Copy these rows word for word, leaving out the pictures.

• • •

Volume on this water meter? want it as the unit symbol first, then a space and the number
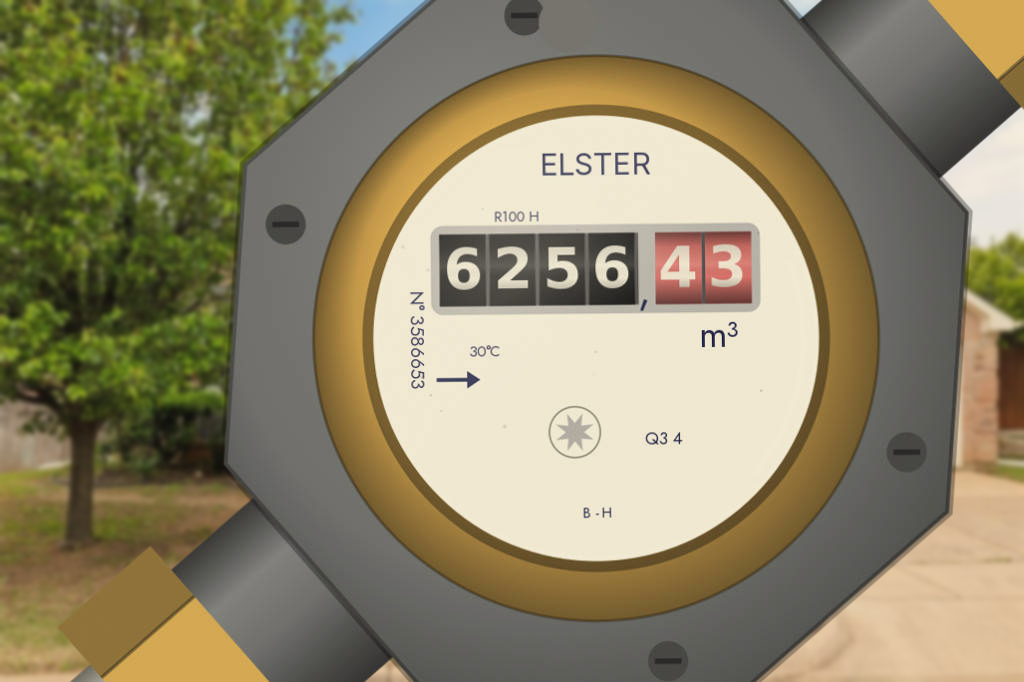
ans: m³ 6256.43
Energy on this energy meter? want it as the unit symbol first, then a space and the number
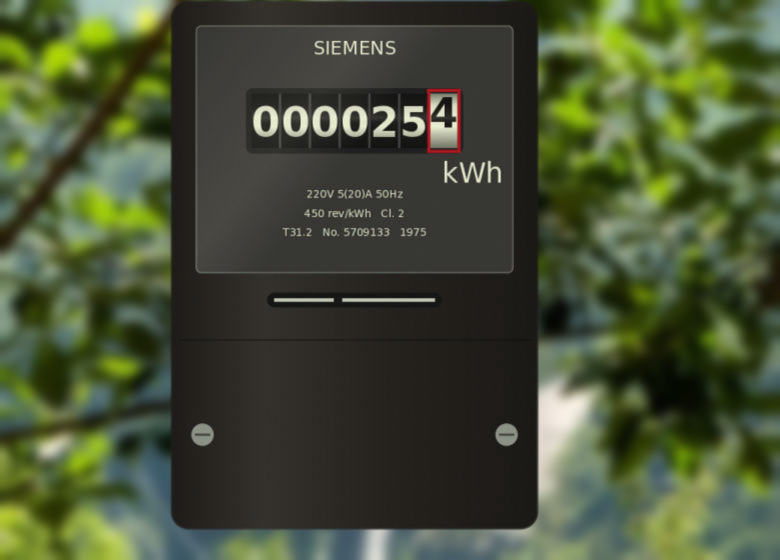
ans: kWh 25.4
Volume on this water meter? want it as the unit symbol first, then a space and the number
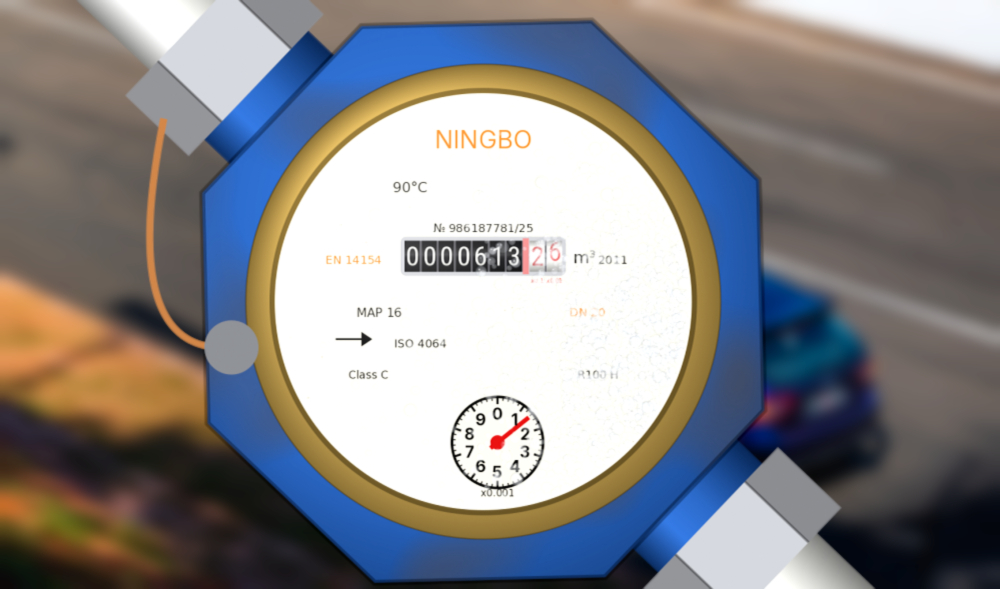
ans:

• • •

**SOLUTION**
Volume on this water meter? want it as the unit symbol first, then a space and the number
ans: m³ 6256.43
Energy on this energy meter? want it as the unit symbol first, then a space and the number
ans: kWh 25.4
Volume on this water meter? want it as the unit symbol first, then a space and the number
ans:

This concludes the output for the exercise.